Artificial intelligence (AI) is a competitive advantage for recruiters and talent managers. A bold statement, perhaps. But let’s measure this claim and see if it is substantiated by evidence.
AI is not new
Some of the resistance to incorporating AI into normal business processes (like talent management and recruitment) comes from the erroneous belief that AI is a new technology.
But the reality is quite different. In fact, you probably have one of the longest-standing AI technologies in your pocket or carry-bag right now: Your smartphone. Smartphones have included artificially intelligent assistants like IBM Watson, Apple Siri and Google Assistant have been around since the early 2010s.
These applications use deep learning neural networks to respond to natural language requests from their users. And although such technologies started off somewhat slowly, they are now normal, everyday, and reliable components of our lives.
So, if AI is not new and in fact, a decade-old proven technology, why are we not seeing a more rapid and wide-spread adoption within the recruitment and talent management spheres?
Perhaps there still is a fear of losing employment to automation, a common theme of many critiques of AI in the workplace. But like any new technology, AI will re-shape the way we work rather than remove the need for work. In fact, the introduction of AI in business processes is certainly going to create brand new jobs for people to fulfil.
One of the most important reasons for this that AI is still a very particular kind of intelligence, with very particular applications.
AI takes care of the detail and routine
Although the AI revolution that is sweeping business right now seems all-encompassing, there are still tasks that are better (or less) suited to AI than others. For instance, AIs are very well adapted to routinized, yet complex work.
Tasks that demand consistent concentration on detail, the application of algorithmic judgements, and follow well-known, predictable workflows are ideal for AI application.
In the recruitment and talent management professions, AIs can assist with process flow, assessment and collation of data, and using algorithmic, mechanical judgement in talent decisions.
AI as a co-worker
The image that emerges from the preceding discussion is that AI will be a partner or co-worker in the recruitment sphere, rather than a replacement for recruitment and talent management professionals.
Indeed, an emerging competency that requires further research is the capability of individual workers to cooperate successfully with AI. In all likelihood, this competency (or cluster of competencies) will become an important and sought-after resource for organizations in the future.
If AIs are to become partners in recruitment and talent management, what will the new world-of-work be like?

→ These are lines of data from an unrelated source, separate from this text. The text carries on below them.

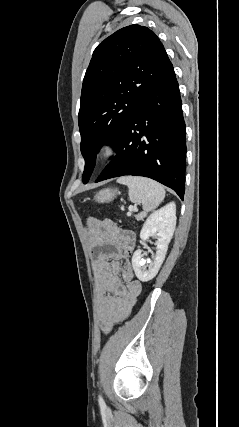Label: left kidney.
Segmentation results:
<instances>
[{
	"instance_id": "obj_1",
	"label": "left kidney",
	"mask_w": 239,
	"mask_h": 427,
	"mask_svg": "<svg viewBox=\"0 0 239 427\" xmlns=\"http://www.w3.org/2000/svg\"><path fill=\"white\" fill-rule=\"evenodd\" d=\"M175 226L176 205L174 202L153 212L144 223L140 232V238L146 241L149 237H155L157 241L156 255L154 260L150 261L148 265H146V261L142 259V250L138 249L133 254L132 266L140 281H150L158 273L165 259Z\"/></svg>"
}]
</instances>
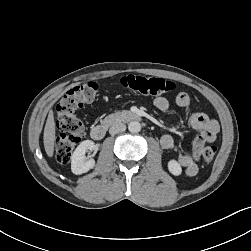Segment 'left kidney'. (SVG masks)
<instances>
[{
  "instance_id": "1",
  "label": "left kidney",
  "mask_w": 251,
  "mask_h": 251,
  "mask_svg": "<svg viewBox=\"0 0 251 251\" xmlns=\"http://www.w3.org/2000/svg\"><path fill=\"white\" fill-rule=\"evenodd\" d=\"M168 170L171 174L178 176L182 172L181 165L176 160H170L168 162Z\"/></svg>"
}]
</instances>
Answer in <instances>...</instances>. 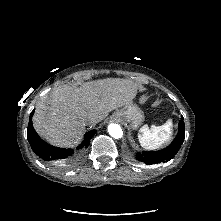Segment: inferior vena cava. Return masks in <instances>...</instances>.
I'll return each mask as SVG.
<instances>
[{"label":"inferior vena cava","instance_id":"1","mask_svg":"<svg viewBox=\"0 0 221 221\" xmlns=\"http://www.w3.org/2000/svg\"><path fill=\"white\" fill-rule=\"evenodd\" d=\"M86 125H92L93 121L91 119H86L84 122Z\"/></svg>","mask_w":221,"mask_h":221}]
</instances>
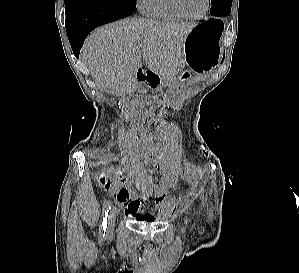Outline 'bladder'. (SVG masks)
Here are the masks:
<instances>
[{
    "mask_svg": "<svg viewBox=\"0 0 299 273\" xmlns=\"http://www.w3.org/2000/svg\"><path fill=\"white\" fill-rule=\"evenodd\" d=\"M156 217H157V219L154 222L160 223V222L164 221L166 219V215L164 214V210L159 212L156 215Z\"/></svg>",
    "mask_w": 299,
    "mask_h": 273,
    "instance_id": "1",
    "label": "bladder"
}]
</instances>
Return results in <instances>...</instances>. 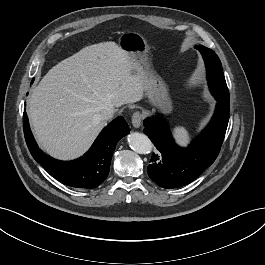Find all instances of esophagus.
Returning a JSON list of instances; mask_svg holds the SVG:
<instances>
[{
    "mask_svg": "<svg viewBox=\"0 0 265 265\" xmlns=\"http://www.w3.org/2000/svg\"><path fill=\"white\" fill-rule=\"evenodd\" d=\"M142 118V114L139 111L134 112L131 118L133 127L139 128L142 123Z\"/></svg>",
    "mask_w": 265,
    "mask_h": 265,
    "instance_id": "1",
    "label": "esophagus"
}]
</instances>
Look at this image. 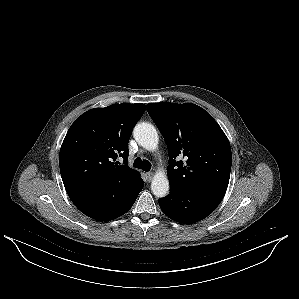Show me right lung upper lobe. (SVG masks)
Instances as JSON below:
<instances>
[{
    "mask_svg": "<svg viewBox=\"0 0 299 299\" xmlns=\"http://www.w3.org/2000/svg\"><path fill=\"white\" fill-rule=\"evenodd\" d=\"M145 109L144 104H113L91 109L71 125L59 155L67 191L117 181L132 192L143 182L139 172L127 166V159L133 127ZM118 156L124 165L114 163Z\"/></svg>",
    "mask_w": 299,
    "mask_h": 299,
    "instance_id": "right-lung-upper-lobe-1",
    "label": "right lung upper lobe"
}]
</instances>
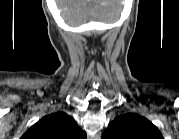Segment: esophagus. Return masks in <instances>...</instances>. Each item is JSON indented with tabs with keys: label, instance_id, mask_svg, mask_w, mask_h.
Wrapping results in <instances>:
<instances>
[{
	"label": "esophagus",
	"instance_id": "obj_1",
	"mask_svg": "<svg viewBox=\"0 0 179 139\" xmlns=\"http://www.w3.org/2000/svg\"><path fill=\"white\" fill-rule=\"evenodd\" d=\"M95 139H100V134H97V135L95 136Z\"/></svg>",
	"mask_w": 179,
	"mask_h": 139
}]
</instances>
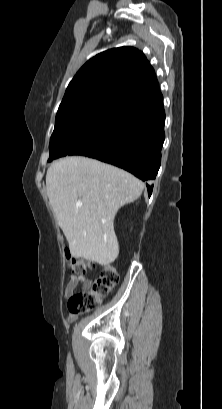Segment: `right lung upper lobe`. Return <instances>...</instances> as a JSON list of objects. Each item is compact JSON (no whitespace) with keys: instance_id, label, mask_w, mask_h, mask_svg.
Wrapping results in <instances>:
<instances>
[{"instance_id":"obj_1","label":"right lung upper lobe","mask_w":222,"mask_h":409,"mask_svg":"<svg viewBox=\"0 0 222 409\" xmlns=\"http://www.w3.org/2000/svg\"><path fill=\"white\" fill-rule=\"evenodd\" d=\"M161 95L154 69L133 47H119L91 58L69 83L58 111L98 103L121 106Z\"/></svg>"}]
</instances>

For one, it will be a more efficient one that will be (relatively) free of unnecessary administrative burden. With AIs taking care of routinized tasks and helping to make more accurate talent predictions, recruiters and talent managers are free to concentrate on more human-related value-adds. Examples include improving candidate experiences, making sense of talent data for the larger organization, and consulting with key talent stakeholders.
Perhaps a more apt metaphor for the introduction of AI into recruitment is not the ominous robot that takes away people’s jobs, but rather the hyper-efficient personal assistant that enhances their work.
Current applications of AI in recruitment
The future of AI in recruitment points to AI as co-worker, but there are current applications of AI to the field that hints at what that might look like:
The application of AI to video interviewing (known as video assessments), is fast becoming one of the most exciting and powerful applications of AI to recruitment.
Based on well-researched and robust predictive algorithms, AI is able to predict outcome variables like job fit and performance based on deep learning and analysis of interview data points (e.g. voice tone, answer content, expressions).
Using AI in this way has the potential to reduce bias in interviewing, dramatically reduce time-to-hire, and improve both the experience of recruiters and candidates throughout the talent selection process.
At TTS, we have partnered with international best-of-breed product providers in this space to help our talent management and recruitment clients realize the massive benefits of this technology.
In this article, we reviewed the claim that artificial intelligence is a competitive advantage for recruiters and talent management professionals. Based on the preceding points, it seems to be a warranted conclusion: AI will continue to shape and influence how recruiters and talent professionals do their jobs, from the processes they follow to the judgements they make.